Required work |
**a)** Retype the stretch of the Baja Blast passage from "Mountain Dew Baja" through "well as merchandise.", keeping every word and punctuation mark unchanged.
**b)** For each statement below, decide whether the Baja Blast passage supports it, answering yes or no and quoting the words that settle it: (i) The Baja Blast flavor was first made available in 2004. (ii) The 2014 packaged release of the drink stayed on sale permanently. (iii) Mountain Dew Sangrita Blast is an alcoholic drink.
**c)** According to the Baja Blast passage, who was featured in the on-air advertisements promoting the drink's 2014 packaged release?

Given passage |
--------------------
Mountain Dew Baja Blast is a tropical lime-flavored soft drink created for Taco Bell restaurants. Since the original flavor's launch in 2004, the Baja Blast brand has since expanded to include new flavors, alcoholic beverages, and energy drinks, as well as merchandise.

History 
The flavor was first made available in 2004. Created for, and exclusively sold at Taco Bell locations, it was a collaboration between the company and Mountain Dew owners PepsiCo. One of the first instances of a restaurant offering an exclusive soda beverage was created to increase sales of fountain soda. The flavor was heavily promoted at launch with advertising campaigns.

In 2014, ten years after the drink's original launch, it was released for the first time in a packaged format. The retail release was only available for a limited time. The drink was promoted on Twitter, as well as through on-air advertisements featuring Dale Earnhardt Jr.

In January 2014, Taco Bell released Mountain Dew Sangrita Blast, a non-alcoholic sangria flavor, as a sister flavor to Baja Blast, along with a diet version of Baja Blast.
--------------------
Given records |
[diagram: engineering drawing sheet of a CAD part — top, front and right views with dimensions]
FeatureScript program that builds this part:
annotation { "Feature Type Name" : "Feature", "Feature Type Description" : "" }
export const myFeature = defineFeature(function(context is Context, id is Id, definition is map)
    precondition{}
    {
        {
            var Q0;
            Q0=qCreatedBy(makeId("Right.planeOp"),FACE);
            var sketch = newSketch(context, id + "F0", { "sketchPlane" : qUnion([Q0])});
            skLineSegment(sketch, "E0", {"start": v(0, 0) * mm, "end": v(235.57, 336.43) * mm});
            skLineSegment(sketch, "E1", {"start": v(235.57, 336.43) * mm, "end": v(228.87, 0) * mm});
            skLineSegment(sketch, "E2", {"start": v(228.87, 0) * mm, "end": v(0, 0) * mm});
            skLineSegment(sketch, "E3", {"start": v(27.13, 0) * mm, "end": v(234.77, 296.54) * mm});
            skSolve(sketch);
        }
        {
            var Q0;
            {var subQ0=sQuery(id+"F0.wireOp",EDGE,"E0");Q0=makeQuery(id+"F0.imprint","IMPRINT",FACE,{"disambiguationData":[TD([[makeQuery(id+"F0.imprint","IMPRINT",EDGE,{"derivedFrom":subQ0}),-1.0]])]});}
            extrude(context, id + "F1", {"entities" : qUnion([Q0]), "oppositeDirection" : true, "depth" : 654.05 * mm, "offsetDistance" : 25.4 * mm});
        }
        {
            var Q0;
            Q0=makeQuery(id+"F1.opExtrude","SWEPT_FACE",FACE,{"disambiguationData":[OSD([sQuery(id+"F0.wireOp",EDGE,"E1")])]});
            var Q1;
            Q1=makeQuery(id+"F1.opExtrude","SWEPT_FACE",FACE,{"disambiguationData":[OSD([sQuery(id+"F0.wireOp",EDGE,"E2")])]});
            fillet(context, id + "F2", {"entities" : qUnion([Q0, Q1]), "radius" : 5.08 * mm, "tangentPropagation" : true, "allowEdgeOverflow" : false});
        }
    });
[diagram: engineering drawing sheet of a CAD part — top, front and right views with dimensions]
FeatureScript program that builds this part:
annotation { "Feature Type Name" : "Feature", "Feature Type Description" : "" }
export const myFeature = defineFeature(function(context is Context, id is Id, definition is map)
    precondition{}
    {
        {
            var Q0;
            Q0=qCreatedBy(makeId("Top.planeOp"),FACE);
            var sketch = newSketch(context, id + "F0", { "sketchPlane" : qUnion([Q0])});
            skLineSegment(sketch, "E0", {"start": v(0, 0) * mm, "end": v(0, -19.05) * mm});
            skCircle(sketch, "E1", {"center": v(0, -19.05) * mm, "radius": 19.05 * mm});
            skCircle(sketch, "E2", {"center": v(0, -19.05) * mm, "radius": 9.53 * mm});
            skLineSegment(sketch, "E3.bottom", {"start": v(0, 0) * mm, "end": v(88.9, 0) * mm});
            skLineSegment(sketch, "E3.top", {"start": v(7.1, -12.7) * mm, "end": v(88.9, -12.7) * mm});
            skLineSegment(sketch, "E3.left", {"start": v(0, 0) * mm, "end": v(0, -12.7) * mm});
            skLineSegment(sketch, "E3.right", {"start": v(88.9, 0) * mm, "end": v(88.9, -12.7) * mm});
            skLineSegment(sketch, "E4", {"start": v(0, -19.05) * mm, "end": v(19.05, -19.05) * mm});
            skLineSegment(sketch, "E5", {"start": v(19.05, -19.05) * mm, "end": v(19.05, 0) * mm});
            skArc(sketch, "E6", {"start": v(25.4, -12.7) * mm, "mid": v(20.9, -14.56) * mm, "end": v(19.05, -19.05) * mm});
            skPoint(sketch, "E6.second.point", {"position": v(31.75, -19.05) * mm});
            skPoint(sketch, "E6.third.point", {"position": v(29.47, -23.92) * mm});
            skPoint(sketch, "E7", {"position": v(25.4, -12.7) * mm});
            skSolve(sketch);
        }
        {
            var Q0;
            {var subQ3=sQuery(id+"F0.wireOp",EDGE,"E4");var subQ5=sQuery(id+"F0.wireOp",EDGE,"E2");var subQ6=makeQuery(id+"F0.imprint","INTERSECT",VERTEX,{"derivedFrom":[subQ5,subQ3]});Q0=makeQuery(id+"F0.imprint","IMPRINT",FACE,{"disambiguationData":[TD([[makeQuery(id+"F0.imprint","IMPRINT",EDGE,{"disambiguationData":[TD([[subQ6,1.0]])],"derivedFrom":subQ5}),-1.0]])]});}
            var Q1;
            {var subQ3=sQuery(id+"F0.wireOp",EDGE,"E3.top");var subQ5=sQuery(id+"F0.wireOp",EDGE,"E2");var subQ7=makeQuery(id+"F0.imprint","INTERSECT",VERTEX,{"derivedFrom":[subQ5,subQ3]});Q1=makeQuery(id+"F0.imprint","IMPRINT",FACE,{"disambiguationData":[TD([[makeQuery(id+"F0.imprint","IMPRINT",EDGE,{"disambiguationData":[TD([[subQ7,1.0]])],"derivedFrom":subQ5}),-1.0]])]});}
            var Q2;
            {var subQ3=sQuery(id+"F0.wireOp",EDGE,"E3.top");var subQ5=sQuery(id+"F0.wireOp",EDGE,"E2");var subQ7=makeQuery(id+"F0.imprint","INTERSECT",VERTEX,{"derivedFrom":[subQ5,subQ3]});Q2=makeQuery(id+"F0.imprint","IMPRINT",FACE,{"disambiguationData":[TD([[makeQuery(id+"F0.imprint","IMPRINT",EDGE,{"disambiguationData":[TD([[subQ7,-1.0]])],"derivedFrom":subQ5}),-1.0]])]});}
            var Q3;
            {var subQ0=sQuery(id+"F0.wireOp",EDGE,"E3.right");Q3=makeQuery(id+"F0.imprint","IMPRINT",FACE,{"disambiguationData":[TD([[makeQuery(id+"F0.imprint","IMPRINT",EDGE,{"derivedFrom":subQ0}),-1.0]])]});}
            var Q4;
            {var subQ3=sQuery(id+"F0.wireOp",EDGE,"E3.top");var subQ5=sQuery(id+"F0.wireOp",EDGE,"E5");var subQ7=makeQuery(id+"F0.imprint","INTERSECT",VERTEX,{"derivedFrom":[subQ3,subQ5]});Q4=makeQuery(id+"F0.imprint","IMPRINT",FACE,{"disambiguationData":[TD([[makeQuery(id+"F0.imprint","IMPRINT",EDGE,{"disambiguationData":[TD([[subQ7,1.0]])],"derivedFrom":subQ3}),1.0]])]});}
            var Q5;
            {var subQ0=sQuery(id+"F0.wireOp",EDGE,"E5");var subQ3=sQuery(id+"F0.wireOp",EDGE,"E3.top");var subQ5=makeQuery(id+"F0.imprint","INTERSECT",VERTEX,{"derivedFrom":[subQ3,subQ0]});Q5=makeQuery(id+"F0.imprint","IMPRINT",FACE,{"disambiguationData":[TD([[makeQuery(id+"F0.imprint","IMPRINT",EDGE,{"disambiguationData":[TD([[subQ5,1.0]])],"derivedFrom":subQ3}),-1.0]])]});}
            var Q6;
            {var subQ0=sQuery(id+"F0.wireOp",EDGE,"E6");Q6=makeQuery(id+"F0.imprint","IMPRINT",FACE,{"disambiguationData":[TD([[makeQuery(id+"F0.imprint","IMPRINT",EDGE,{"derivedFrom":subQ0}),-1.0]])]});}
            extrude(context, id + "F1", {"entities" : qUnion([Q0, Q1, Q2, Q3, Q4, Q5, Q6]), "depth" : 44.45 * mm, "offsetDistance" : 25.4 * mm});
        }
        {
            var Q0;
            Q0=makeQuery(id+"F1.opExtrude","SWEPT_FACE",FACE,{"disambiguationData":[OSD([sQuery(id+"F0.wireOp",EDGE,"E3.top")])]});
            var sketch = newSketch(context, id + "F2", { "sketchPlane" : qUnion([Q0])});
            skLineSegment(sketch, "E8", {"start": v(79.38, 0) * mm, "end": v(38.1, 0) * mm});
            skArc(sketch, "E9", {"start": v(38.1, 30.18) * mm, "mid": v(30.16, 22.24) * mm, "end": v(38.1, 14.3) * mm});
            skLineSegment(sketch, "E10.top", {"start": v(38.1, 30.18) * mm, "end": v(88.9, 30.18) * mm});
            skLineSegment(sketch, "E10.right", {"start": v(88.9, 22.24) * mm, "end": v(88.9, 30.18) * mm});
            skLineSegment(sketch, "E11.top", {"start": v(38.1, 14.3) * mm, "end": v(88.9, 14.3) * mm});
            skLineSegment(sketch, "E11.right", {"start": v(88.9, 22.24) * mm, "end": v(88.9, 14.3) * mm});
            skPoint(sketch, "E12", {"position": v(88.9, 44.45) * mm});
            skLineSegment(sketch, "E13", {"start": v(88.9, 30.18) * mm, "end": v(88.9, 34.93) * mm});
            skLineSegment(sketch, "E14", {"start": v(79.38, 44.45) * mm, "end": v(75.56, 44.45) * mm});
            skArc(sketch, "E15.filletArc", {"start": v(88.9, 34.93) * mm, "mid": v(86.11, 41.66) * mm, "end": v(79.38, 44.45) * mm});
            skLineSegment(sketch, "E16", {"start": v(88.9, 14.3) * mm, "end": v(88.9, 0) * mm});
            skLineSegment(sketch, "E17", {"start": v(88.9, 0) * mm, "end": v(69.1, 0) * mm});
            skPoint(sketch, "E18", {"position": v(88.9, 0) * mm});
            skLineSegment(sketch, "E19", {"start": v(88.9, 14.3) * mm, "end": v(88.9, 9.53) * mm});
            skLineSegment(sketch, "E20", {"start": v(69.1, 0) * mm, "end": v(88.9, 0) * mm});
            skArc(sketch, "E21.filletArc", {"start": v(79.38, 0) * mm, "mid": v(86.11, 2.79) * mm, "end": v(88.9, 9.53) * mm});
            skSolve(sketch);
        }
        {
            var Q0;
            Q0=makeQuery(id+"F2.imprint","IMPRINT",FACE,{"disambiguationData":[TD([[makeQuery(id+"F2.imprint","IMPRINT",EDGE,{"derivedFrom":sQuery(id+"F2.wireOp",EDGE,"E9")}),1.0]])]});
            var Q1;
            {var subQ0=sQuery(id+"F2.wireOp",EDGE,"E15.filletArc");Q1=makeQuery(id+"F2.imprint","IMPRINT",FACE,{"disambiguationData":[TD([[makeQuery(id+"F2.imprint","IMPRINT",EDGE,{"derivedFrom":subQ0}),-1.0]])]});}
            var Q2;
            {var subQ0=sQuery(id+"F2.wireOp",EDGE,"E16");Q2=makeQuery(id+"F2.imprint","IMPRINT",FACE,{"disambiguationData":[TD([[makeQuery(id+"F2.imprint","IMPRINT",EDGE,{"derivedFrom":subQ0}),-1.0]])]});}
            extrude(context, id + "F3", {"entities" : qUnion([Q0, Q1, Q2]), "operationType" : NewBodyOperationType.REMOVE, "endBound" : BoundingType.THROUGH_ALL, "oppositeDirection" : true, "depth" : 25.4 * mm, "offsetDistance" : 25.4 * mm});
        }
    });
--------------------
The answers |
**a)**
Mountain Dew Baja Blast is a tropical lime-flavored soft drink created for Taco Bell restaurants. Since the original flavor's launch in 2004, the Baja Blast brand has since expanded to include new flavors, alcoholic beverages, and energy drinks, as well as merchandise.

**b)**
(i) Yes: "The flavor was first made available in 2004."
(ii) No: "The retail release was only available for a limited time."
(iii) No: "a non-alcoholic sangria flavor"

**c)** Dale Earnhardt Jr.